The largest US oil field, the Permian oil field in Texas, has become extremely attractive to businesses in the past 12 months amidst the rebound in oil prices that drove the recovery in the US oil sector. However, the sudden decline in oil prices in the past three weeks is becoming a concern for some investors, as it might undermine the profitability of some shale drillers. The boom-bust cycle in US shale, observed in the past three years, has contributed to increased volatility in this sector of the economy, rendering investors rather nervous every time oil prices drop.
"We'll have to see if these US producers have the discipline to not go crazy and keep prices where they keep making money," said Gary Bradshaw of Dallas-based Hodges Capital Management.
US hedge funds have decreased their participation in Permian shale drilling by $400 million in recent months, as they are concerned that the robust activity of US drillers might erase the positive effects to the global oil market observed after OPEC cut crude output in November 2016 and extended the deal in May 2017.
The hedge funds currently pulling out of the Permian have a total $286 billion worth of assets. These funds are not, however, reducing their exposure to other North American oilfields, and the reason might be the relatively higher costs of oil production in the Permian – the region will be first in line to suffer if oil prices extend losses.
Whilst OPEC and other oil producing nations have coordinated cuts to their oil output, US private sector shale drillers have no intent to decrease their output. The breakeven oil production price at the Permian Midland oil field was $38/bbl in 2016 compared to $98/bbl in 2013, whilst the breakeven price at the Bakken oil field in North Dakota is $29/bbl, according to data from Rystad Energy. Meanwhile, for most OPEC oil producers, crude fiscal breakeven prices are even higher, at $49/bbl (Kuwait), $55.50/bbl (Qatar), $87.20 (Iran), $105.60 (Saudi Arabia), and $117.50 (Venezuela), according to IMF calculations.

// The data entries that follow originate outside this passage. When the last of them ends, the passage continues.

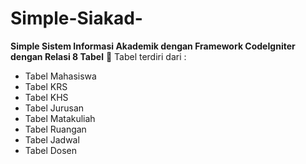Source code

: # Simple-Siakad-
**Simple Sistem Informasi Akademik dengan Framework CodeIgniter dengan Relasi 8 Tabel**
:notebook: Tabel terdiri dari :
- Tabel Mahasiswa
- Tabel KRS
- Tabel KHS
- Tabel Jurusan
- Tabel Matakuliah
- Tabel Ruangan
- Tabel Jadwal 
- Tabel Dosen
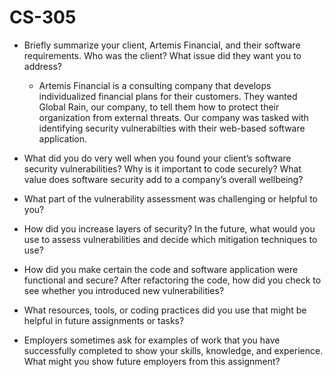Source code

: # CS-305

- Briefly summarize your client, Artemis Financial, and their software requirements. Who was the client? What issue did they want you to address?
    - Artemis Financial is a consulting company that develops individualized financial plans for their customers. They wanted Global Rain, our company, to tell them how to protect their organization from external threats. Our company was tasked with identifying security vulnerabilties with their web-based software application. 

- What did you do very well when you found your client’s software security vulnerabilities? Why is it important to code securely? What value does software security add to a company’s overall wellbeing?

- What part of the vulnerability assessment was challenging or helpful to you?

- How did you increase layers of security? In the future, what would you use to assess vulnerabilities and decide which mitigation techniques to use?
    
- How did you make certain the code and software application were functional and secure? After refactoring the code, how did you check to see whether you introduced new vulnerabilities?
   
- What resources, tools, or coding practices did you use that might be helpful in future assignments or tasks?
    
- Employers sometimes ask for examples of work that you have successfully completed to show your skills, knowledge, and experience. What might you show future employers from this assignment?
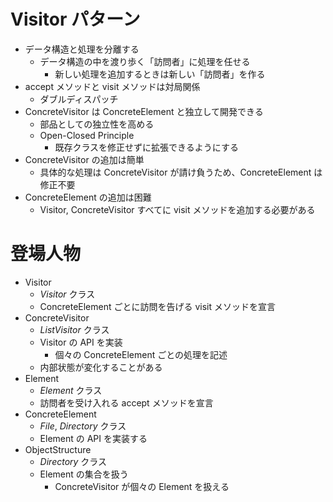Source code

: # Visitor パターン

* データ構造と処理を分離する
    * データ構造の中を渡り歩く「訪問者」に処理を任せる
        * 新しい処理を追加するときは新しい「訪問者」を作る
* accept メソッドと visit メソッドは対局関係
    * ダブルディスパッチ
* ConcreteVisitor は ConcreteElement と独立して開発できる
    * 部品としての独立性を高める
    * Open-Closed Principle
      * 既存クラスを修正せずに拡張できるようにする
* ConcreteVisitor の追加は簡単
    * 具体的な処理は ConcreteVisitor が請け負うため、ConcreteElement は修正不要
* ConcreteElement の追加は困難
    * Visitor, ConcreteVisitor すべてに visit メソッドを追加する必要がある

# 登場人物
* Visitor
    * *Visitor* クラス
    * ConcreteElement ごとに訪問を告げる visit メソッドを宣言
* ConcreteVisitor
    * *ListVisitor* クラス
    * Visitor の API を実装
        * 個々の ConcreteElement ごとの処理を記述
    * 内部状態が変化することがある
* Element
    * *Element* クラス
    * 訪問者を受け入れる accept メソッドを宣言
* ConcreteElement
    * *File*, *Directory* クラス
    * Element の API を実装する
* ObjectStructure
    * *Directory* クラス
    * Element の集合を扱う
        * ConcreteVisitor が個々の Element を扱える
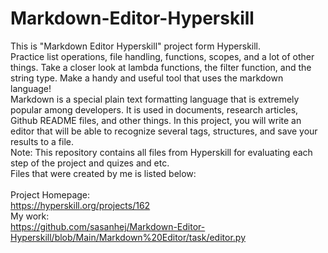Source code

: # Markdown-Editor-Hyperskill
This is "Markdown Editor Hyperskill" project form Hyperskill.<br>
Practice list operations, file handling, functions, scopes, and a lot of other things. Take a closer look at lambda functions, the filter function, and the string type. Make a handy and useful tool that uses the markdown language!<br>
Markdown is a special plain text formatting language that is extremely popular among developers. It is used in documents, research articles, Github README files, and other things. In this project, you will write an editor that will be able to recognize several tags, structures, and save your results to a file.<br>
Note: This repository contains all files from Hyperskill for evaluating each step of the project and quizes and etc.<br>
Files that were created by me is listed below:<br>
<br>
Project Homepage:<br>
https://hyperskill.org/projects/162<br>
My work:<br>
https://github.com/sasanhej/Markdown-Editor-Hyperskill/blob/Main/Markdown%20Editor/task/editor.py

"Right now, OPEC understands we're in a push-and-pull experiment with the United States," Michael Tran of New York-based RBC Capital Markets said. "Two years ago, we thought prices hovering around $50 to $60 meant that non-OPEC production growth would end. But US production came back stronger."
The success and massive expansion of US shale oil production, however, has produced a buildup in oil inventories amidst a lack of demand. In the Permian basin, service costs are on the rise, and the recent decline in oil prices has started to affect the producers’ margins. The average price-to-earnings ratio of Permian drillers is currently about 35 compared to the broader energy sector price-to-earnings ratio of 17.8.
Modest returns on investment, therefore, might further divert capital from US oil production. The first signs of such a possibility are already here: the stocks of 10 Permian oil producers have dropped by an average 18 percent this year, whilst the broader S&P 500 energy sector only declined by 13 percent.
Most US drillers are willing to increase output as long as the price is above breakeven, meaning that only a sustainable decline in oil prices to below $30/bbl would convince them otherwise. Investment capital flight, however, comes quicker, and unless US oil consumption and exports post significant increases in the near term, or other global factors drive oil prices higher, fears of disinvestment in the US shale oil segment have a solid chance to materialize.